Geopolitik Global, OJK Klaim Fundamental dan Intermediasi Perbankan Tetap Aman

LintasWarganet.com – 22 Mei 2026 | Pada tengah dinamika geopolitik global yang semakin kompleks, otoritas keuangan Indonesia menegaskan komitmen menjaga stabilitas makroekonomi dan sistem keuangan. Otoritas Jasa Keuangan (OJK) menyatakan bahwa meskipun terdapat tekanan eksternal, fondasi ekonomi tetap kuat dan intermediasi perbankan berada pada posisi yang aman.

Koordinasi kebijakan menjadi fokus utama.

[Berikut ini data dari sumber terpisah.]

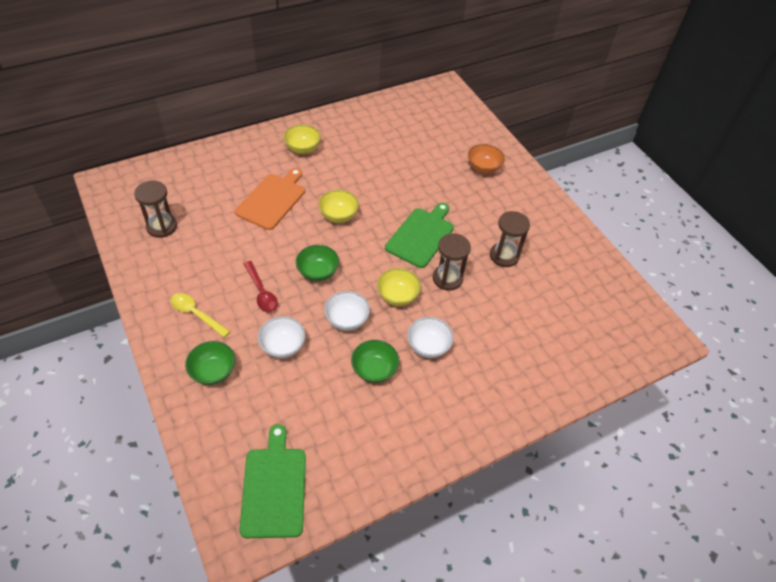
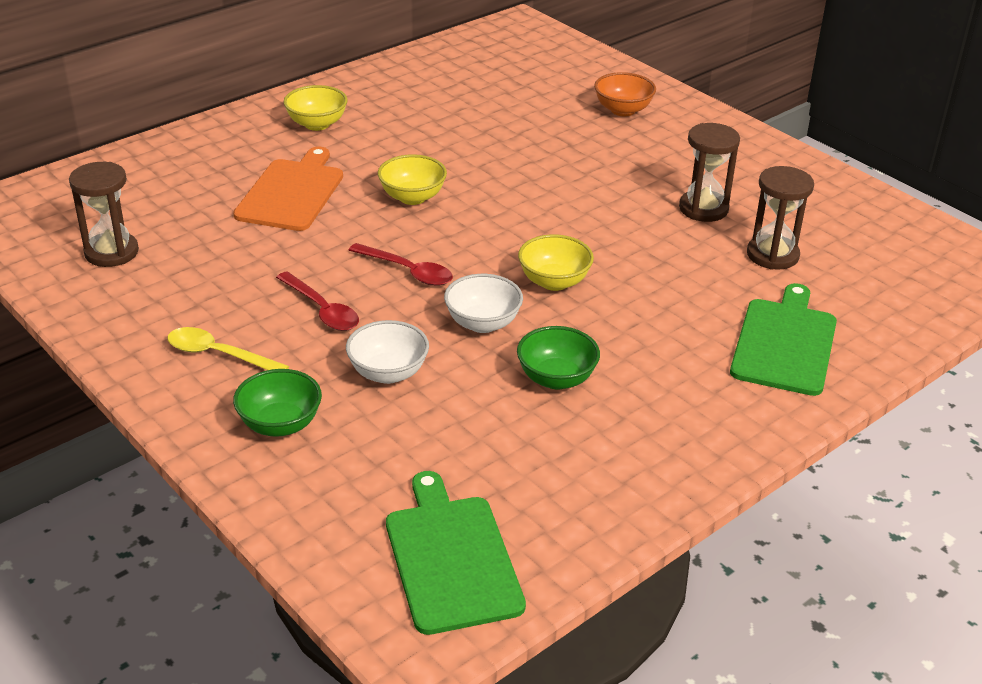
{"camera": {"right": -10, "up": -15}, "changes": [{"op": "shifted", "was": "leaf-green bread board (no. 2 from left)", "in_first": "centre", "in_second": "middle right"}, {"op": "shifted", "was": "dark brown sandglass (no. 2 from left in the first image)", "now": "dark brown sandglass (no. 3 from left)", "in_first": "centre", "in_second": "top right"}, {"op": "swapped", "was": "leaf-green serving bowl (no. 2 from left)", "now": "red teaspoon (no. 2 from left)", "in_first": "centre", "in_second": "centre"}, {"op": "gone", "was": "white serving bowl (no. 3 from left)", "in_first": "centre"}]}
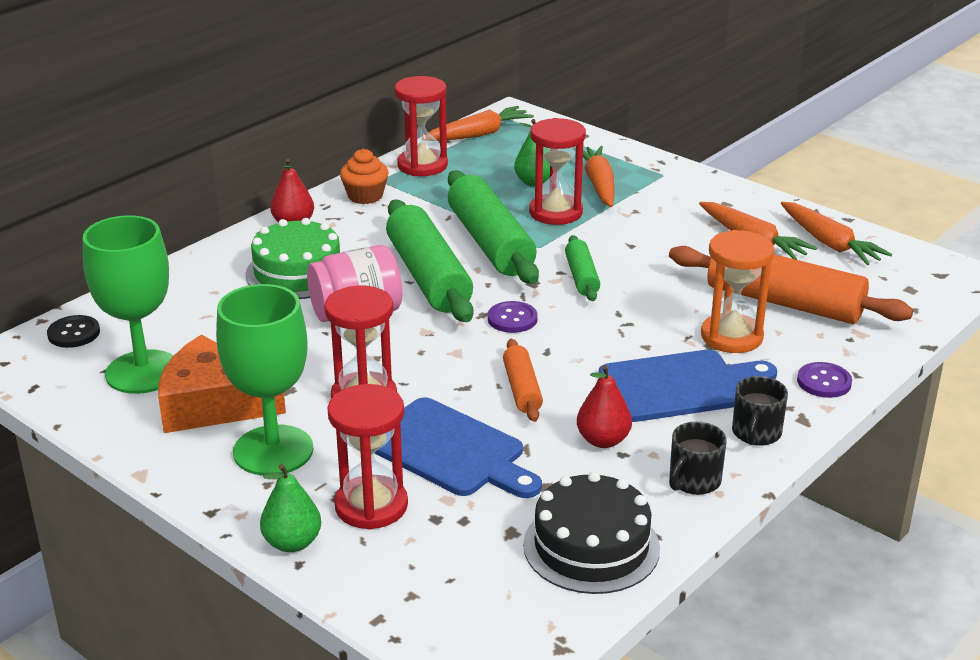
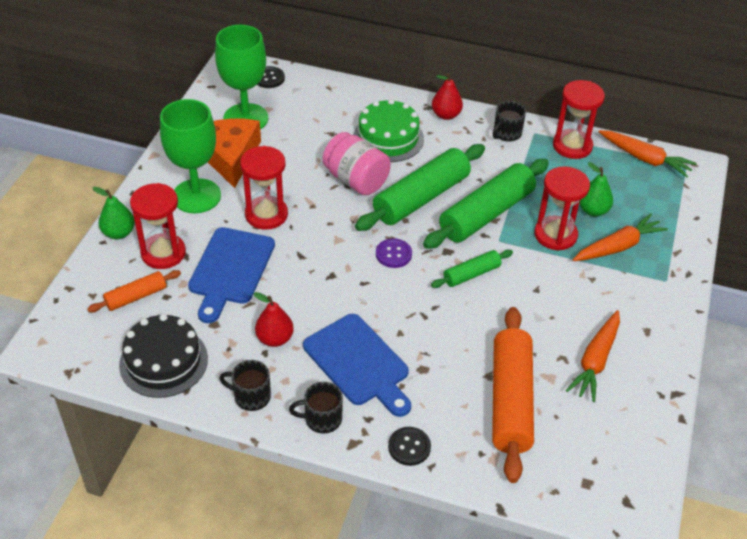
{"camera": {"right": 65, "up": 15}, "changes": [{"op": "swapped", "was": "orange cupcake", "now": "black tea mug (no. 3 from left)", "in_first": "top centre", "in_second": "top right"}, {"op": "gone", "was": "orange root vegetable (no. 4 from left)", "in_first": "middle right"}, {"op": "gone", "was": "orange sandglass", "in_first": "middle right"}, {"op": "shifted", "was": "orange rolling pin (no. 1 from left)", "in_first": "centre", "in_second": "middle left"}, {"op": "repainted", "was": "royal purple shirt button (no. 2 from left)", "now": "black shirt button (no. 2 from left)", "in_first": "middle right", "in_second": "bottom centre"}]}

OJK bekerja sama erat dengan Bank Indonesia (BI), Lembaga Penjamin Simpanan (LPS), dan Kementerian Keuangan dalam kerangka Kebijakan Stabilitas Sistem Keuangan (KSSK). Langkah-langkah tersebut meliputi:

  • Sinkronisasi kebijakan moneter dan fiskal untuk menahan guncangan eksternal.
  • Peningkatan pengawasan terhadap likuiditas perbankan guna memastikan kecukupan modal.
  • Penguatan mekanisme penjaminan simpanan melalui LPS untuk melindungi nasabah.
  • Pengembangan regulasi yang adaptif terhadap perubahan geopolitik, termasuk sanksi internasional dan fluktuasi nilai tukar.

OJK menegaskan bahwa intermediasi perbankan—yaitu proses penyaluran dana dari penyimpan ke penerima—tetap berada dalam batas aman. Bank-bank di Indonesia telah menunjukkan resilien tinggi, dengan rasio kecukupan modal yang berada di atas standar internasional Basel III.

Selain itu, OJK menyoroti pentingnya transparansi data dan pelaporan yang konsisten antara lembaga keuangan. Hal ini memperkuat kemampuan otoritas dalam mengidentifikasi potensi risiko sistemik secara dini.

Secara keseluruhan, sinergi antara OJK, BI, LPS, dan Kementerian Keuangan diharapkan dapat menahan gejolak geopolitik, menjaga kepercayaan investor, serta memastikan aliran kredit tetap stabil untuk mendukung pertumbuhan ekonomi domestik.